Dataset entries
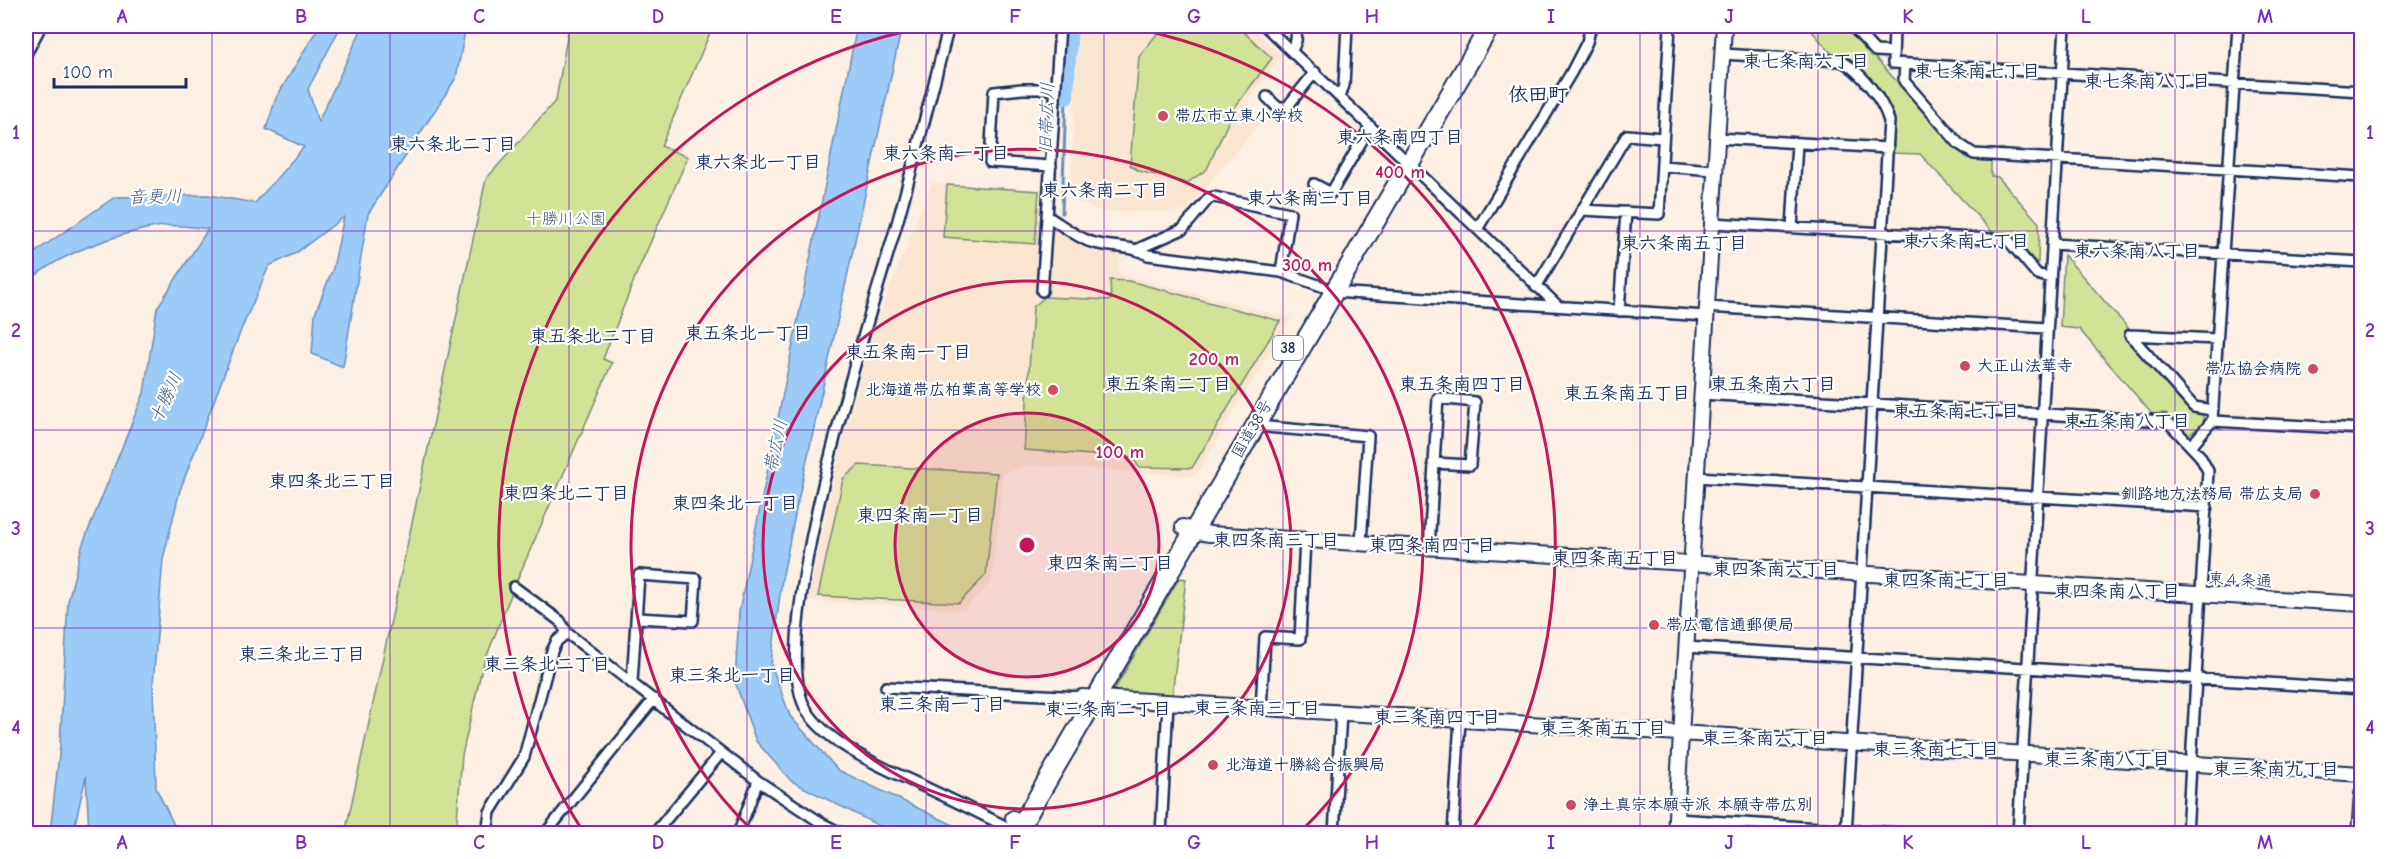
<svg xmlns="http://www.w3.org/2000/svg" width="2387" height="859" font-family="'Comic Neue','Klee One',sans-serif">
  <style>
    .built { fill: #f9e5d0 }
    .green { fill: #d2e397; stroke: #76897a; stroke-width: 1.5 }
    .water { fill: #9dcbf8; stroke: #698dba; stroke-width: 1.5 }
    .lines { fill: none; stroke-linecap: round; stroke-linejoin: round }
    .stream { stroke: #698dba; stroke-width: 3 }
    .river { stroke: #9dcbf8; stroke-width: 16 }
    .street-casing { stroke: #1b2f5e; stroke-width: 14 }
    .secondary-casing { stroke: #1b2f5e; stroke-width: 18 }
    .highway-casing { stroke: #1b2f5e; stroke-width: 22 }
    .street { stroke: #fff; stroke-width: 9 }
    .secondary { stroke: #fff; stroke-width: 14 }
    .highway { stroke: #fff; stroke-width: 18 }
    .grid { fill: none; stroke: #7b2cbf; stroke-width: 1.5; stroke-opacity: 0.55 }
    .ring { fill: none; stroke: #c2185b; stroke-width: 3 }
    .poi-dot { fill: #d1495b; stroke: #fff; stroke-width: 2 }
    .labels { text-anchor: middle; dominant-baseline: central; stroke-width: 4.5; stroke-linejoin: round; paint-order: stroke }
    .shield { fill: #fff; stroke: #5f6d8e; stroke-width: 1.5 }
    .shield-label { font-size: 15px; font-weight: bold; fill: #1b2f5e }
    .poi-label { font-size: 16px; font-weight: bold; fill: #1b2f5e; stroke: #fff; text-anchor: start }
    .park-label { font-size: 16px; fill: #495c6c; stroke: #fff }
    .street-label { font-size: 16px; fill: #1b2f5e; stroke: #fff }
    .neighbourhood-label { font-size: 18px; font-weight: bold; fill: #1b2f5e; stroke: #fff }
    .water-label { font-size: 18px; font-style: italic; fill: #425e8c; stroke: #fff }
    .quarter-label { font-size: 20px; font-weight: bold; fill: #1b2f5e; stroke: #fff }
    .centre { fill: #c2185b; stroke: #fff; stroke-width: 3 }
    .ring-label { font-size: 18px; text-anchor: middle; font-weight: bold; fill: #c2185b; stroke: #fff; stroke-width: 4.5; stroke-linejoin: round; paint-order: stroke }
    .neatline { fill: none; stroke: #7b2cbf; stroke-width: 2 }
    .grid-label { font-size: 20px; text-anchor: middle; font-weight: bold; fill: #7b2cbf }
  </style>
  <rect width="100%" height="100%" fill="#fbf0e3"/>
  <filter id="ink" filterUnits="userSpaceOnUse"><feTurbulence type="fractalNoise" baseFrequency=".0167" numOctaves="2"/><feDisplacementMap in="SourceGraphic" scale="12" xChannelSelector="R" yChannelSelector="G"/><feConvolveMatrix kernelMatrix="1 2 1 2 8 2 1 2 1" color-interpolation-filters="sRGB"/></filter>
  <g filter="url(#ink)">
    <path class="built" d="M1079,26H1250L1282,56L1242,108L1260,123L1185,211H1100L1070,198Z
      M932,183L1045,189L1043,220L1088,251L1120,252L1119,274L1291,318L1195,476L1030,465L1003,474L992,581L964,610L808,600L839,457L876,323Z"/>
    <path class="green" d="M569,26H713L661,146L688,157L636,275L603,359L612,363L514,587L482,668L462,755L456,833L345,834L486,179L556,100Z
      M1163,26H1237L1272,58L1235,107L1207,169L1187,183L1139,171L1130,165L1139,57Z
      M1807,26H1846L1967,158L1991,161V176L1998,177L2039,223L2038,264L2005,232L1993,233L1920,154L1891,153L1894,114L1848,58L1834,56Z
      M947,185L1039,191L1035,244L943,237Z
      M2064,255L2129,329L2123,336L2196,414L2203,415L2204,424L2188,435L2166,413L2152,414L2079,329L2060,327Z
      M1110,280L1129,281L1280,321L1192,468L1139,467L1133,458L1024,450L1033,307L1045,297L1111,300Z
      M859,465L997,473L986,575L959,603L818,596L843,479Z
      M1179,578L1186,579L1172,696L1113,692Z"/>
    <path class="water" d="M319,26H341L308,89L318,122L363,26H466L456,78L368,214L343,367L312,354L315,314L333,268L344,217L296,253L269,266L241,330L180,490L163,559L153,684L156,788L178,833H89L86,776L73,833H50L60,746L68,601L82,546L144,393L157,308L208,229C194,227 176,224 162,226C122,232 52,255 26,285V263L38,250L115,197L208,195L255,203L304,147L266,129L276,98Z
      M857,26H902L796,510L782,579L771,664L790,716L838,770L970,833H893L791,781L756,741L735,682L739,612Z"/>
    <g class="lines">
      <path class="stream" d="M1062,213L1066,97"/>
      <path class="river" d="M1066,97L1070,26"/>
      <defs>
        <path id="street" d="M949,26C932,90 916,155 898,220C873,308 762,640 807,711C830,747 889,770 927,788C957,802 987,817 1017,832
          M1265,26L1558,306
          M1852,26L1875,51L1893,52
          M1894,26L1893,63L2362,91
          M1292,51L1296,41L1297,26
          M26,54L41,26
          M1722,54L1841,61C1860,70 1883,100 1889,121L1846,834
          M1905,64L1904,81L1959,144L1974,154L2362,177
          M1267,97L1277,107H1287L1315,72
          M1340,97L1344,85L1347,26
          M1717,138L1888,148
          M1051,166L990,162L994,92L1022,89H1056
          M1662,166L1714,170
          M1314,184L1331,193L1370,127
          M1582,210L1659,214L1670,26
          M1047,216C1060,224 1074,235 1088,241C1108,249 1129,244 1148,255L1281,272L1324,287
          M1711,223L2008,240L2037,274L2050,278
          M1478,228L1571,73L1587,42L1591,26
          M1792,228L1797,143
          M2052,244L2362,262
          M1138,249L1183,229L1209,198L1214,197L1290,213L1281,272
          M1536,287L1627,135L1663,138
          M1042,291L1060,26
          M1333,292L1706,316
          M1707,307L2047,328
          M1619,311L1626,212
          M2130,335L2194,407L2212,410
          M2130,335L2217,339
          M1700,394L2165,421L2171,425L2200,456L2208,471L2187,834
          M2212,421L2362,429
          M1256,426L1368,436L1361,543
          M2191,446L2212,421L2238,26
          M1696,477L2207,507
          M1429,547L1438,398L1475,402L1470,465L1433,463
          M514,587L560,621L567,633L758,781L823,824L843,834
          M1685,647L2362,689
          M632,682L639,575L696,579L693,621L636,618
          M886,687L1082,697
          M1261,709L1265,637L1300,639L1305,539
          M1676,819L1918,834
          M487,834L490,812L524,757L552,651L557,641L567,633
          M545,834L654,699
          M654,834L721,753
          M738,834L758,781
          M1161,834L1168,703
          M1334,834L1341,713
          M1453,834L1460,720
          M2018,834L2065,26"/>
        <path id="secondary" d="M1183,527L1192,531L1210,534L2362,604
          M1082,697L2362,774
          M1013,818L1036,834
          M1675,834L1724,26
          M2359,834L2362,794"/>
        <path id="highway" d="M1016,834L1490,26"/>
      </defs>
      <use href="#street" class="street-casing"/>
      <use href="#secondary" class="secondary-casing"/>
      <use href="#highway" class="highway-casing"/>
      <use href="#street" class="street"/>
      <use href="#secondary" class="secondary"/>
      <use href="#highway" class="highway"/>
    </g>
  </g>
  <path class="grid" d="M212,26V834M390,26V834M569,26V834M747,26V834M926,26V834M1104,26V834M1283,26V834M1461,26V834M1640,26V834M1818,26V834M1997,26V834M2175,26V834M26,231H2362M26,430H2362M26,628H2362"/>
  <circle cx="1027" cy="545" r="132" fill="#c2185b" fill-opacity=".12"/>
  <g class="ring">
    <circle cx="1027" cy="545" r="132"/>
    <circle cx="1027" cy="545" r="264"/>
    <path d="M754 832A396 396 0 1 1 1300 832"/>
    <path d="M584 833A528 528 0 0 1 931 26M1123 26A528 528 0 0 1 1470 833"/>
  </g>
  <g class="poi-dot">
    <circle cx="1163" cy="116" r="6"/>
    <circle cx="1965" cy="366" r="6"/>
    <circle cx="2313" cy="369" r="6"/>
    <circle cx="1053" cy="390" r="6"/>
    <circle cx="2315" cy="494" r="6"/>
    <circle cx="1654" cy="625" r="6"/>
    <circle cx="1213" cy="765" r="6"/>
    <circle cx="1571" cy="805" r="6"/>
  </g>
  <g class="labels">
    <rect class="shield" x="1273" y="336" width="30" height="24" rx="4.5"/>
    <g class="shield-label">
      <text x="1288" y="348">38</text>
    </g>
    <g class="poi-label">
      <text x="1175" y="116">帯広市立東小学校</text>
      <text x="1977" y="366">大正山法華寺</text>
      <text x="2301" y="369" text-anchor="end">帯広協会病院</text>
      <text x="1041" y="390" text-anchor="end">北海道帯広柏葉高等学校</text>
      <text x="2303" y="494" text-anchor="end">釧路地方法務局 帯広支局</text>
      <text x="1666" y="625">帯広電信通郵便局</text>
      <text x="1225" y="765">北海道十勝総合振興局</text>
      <text x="1583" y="805">浄土真宗本願寺派 本願寺帯広別</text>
    </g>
    <g class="park-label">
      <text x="566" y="219">十勝川公園</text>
    </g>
    <g class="street-label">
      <text transform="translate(1252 429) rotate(-60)">国道38号</text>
      <text transform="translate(2240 580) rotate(3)">東４条通</text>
    </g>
    <g class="neighbourhood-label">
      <text x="1806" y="61">東七条南六丁目</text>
      <text x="1977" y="71">東七条南七丁目</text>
      <text x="2147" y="81">東七条南八丁目</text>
      <text x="1400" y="137">東六条南四丁目</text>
      <text x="453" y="144">東六条北二丁目</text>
      <text x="946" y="153">東六条南一丁目</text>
      <text x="758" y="162">東六条北一丁目</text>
      <text x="1105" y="190">東六条南二丁目</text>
      <text x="1310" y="198">東六条南三丁目</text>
      <text x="1966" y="241">東六条南七丁目</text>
      <text x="1684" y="243">東六条南五丁目</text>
      <text x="2137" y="251">東六条南八丁目</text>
      <text x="748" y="333">東五条北一丁目</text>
      <text x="593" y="336">東五条北二丁目</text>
      <text x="908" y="352">東五条南一丁目</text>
      <text x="1168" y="384">東五条南二丁目</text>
      <text x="1462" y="384">東五条南四丁目</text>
      <text x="1773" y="384">東五条南六丁目</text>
      <text x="1627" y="393">東五条南五丁目</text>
      <text x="1956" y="411">東五条南七丁目</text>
      <text x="2127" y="421">東五条南八丁目</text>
      <text x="332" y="481">東四条北三丁目</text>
      <text x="566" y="493">東四条北二丁目</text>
      <text x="735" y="503">東四条北一丁目</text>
      <text x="920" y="515">東四条南一丁目</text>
      <text x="1276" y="540">東四条南三丁目</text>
      <text x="1432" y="545">東四条南四丁目</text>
      <text x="1615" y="558">東四条南五丁目</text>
      <text x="1110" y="563">東四条南二丁目</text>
      <text x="1776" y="569">東四条南六丁目</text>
      <text x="1946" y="580">東四条南七丁目</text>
      <text x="2117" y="591">東四条南八丁目</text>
      <text x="302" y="654">東三条北三丁目</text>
      <text x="547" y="664">東三条北二丁目</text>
      <text x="732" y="675">東三条北一丁目</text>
      <text x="942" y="704">東三条南一丁目</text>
      <text x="1257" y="708">東三条南三丁目</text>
      <text x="1108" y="709">東三条南二丁目</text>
      <text x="1437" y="717">東三条南四丁目</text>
      <text x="1603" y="728">東三条南五丁目</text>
      <text x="1765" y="738">東三条南六丁目</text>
      <text x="1936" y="749">東三条南七丁目</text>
      <text x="2107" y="759">東三条南八丁目</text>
      <text x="2276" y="769">東三条南九丁目</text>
    </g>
    <g class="water-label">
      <text transform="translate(1047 118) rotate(-88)">旧帯広川</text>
      <text transform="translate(155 197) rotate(-1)">音更川</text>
      <text transform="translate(166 398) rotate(-66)">十勝川</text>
      <text transform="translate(776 446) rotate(-78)">帯広川</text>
    </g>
    <g class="quarter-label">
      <text x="1538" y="94">依田町</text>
    </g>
  </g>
  <circle cx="1027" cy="545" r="9" class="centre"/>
  <g class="ring-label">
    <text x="1400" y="178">400 m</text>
    <text x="1307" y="271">300 m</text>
    <text x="1214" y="365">200 m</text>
    <text x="1120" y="458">100 m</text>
  </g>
  <rect width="2387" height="859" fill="none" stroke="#fff" stroke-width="66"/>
  <path d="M54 78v9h132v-9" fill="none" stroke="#1b2f5e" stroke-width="3"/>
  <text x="63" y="78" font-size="18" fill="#1b2f5e" stroke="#ffffff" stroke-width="4.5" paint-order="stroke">100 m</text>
  <rect x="33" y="33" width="2321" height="793" class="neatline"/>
  <g class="grid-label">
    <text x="122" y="23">A</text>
    <text x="301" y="23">B</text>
    <text x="479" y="23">C</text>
    <text x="658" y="23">D</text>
    <text x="836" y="23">E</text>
    <text x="1015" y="23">F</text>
    <text x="1194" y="23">G</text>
    <text x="1372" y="23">H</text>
    <text x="1551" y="23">I</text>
    <text x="1729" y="23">J</text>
    <text x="1908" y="23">K</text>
    <text x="2086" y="23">L</text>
    <text x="2265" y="23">M</text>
    <text x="16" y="139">1</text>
    <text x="2370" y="139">1</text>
    <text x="16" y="337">2</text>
    <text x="2370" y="337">2</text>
    <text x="16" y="535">3</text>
    <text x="2370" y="535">3</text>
    <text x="16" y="734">4</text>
    <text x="2370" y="734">4</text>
    <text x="122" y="849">A</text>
    <text x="301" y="849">B</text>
    <text x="479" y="849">C</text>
    <text x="658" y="849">D</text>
    <text x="836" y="849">E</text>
    <text x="1015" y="849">F</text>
    <text x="1194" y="849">G</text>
    <text x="1372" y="849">H</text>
    <text x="1551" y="849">I</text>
    <text x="1729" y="849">J</text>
    <text x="1908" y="849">K</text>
    <text x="2086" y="849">L</text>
    <text x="2265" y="849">M</text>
  </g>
</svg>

▶ _Assignment_
Your answer must be every line from the entries that contains the string "labels", copied as it stands.

▶ _Result of the exercise_
    .labels { text-anchor: middle; dominant-baseline: central; stroke-width: 4.5; stroke-linejoin: round; paint-order: stroke }
  <g class="labels">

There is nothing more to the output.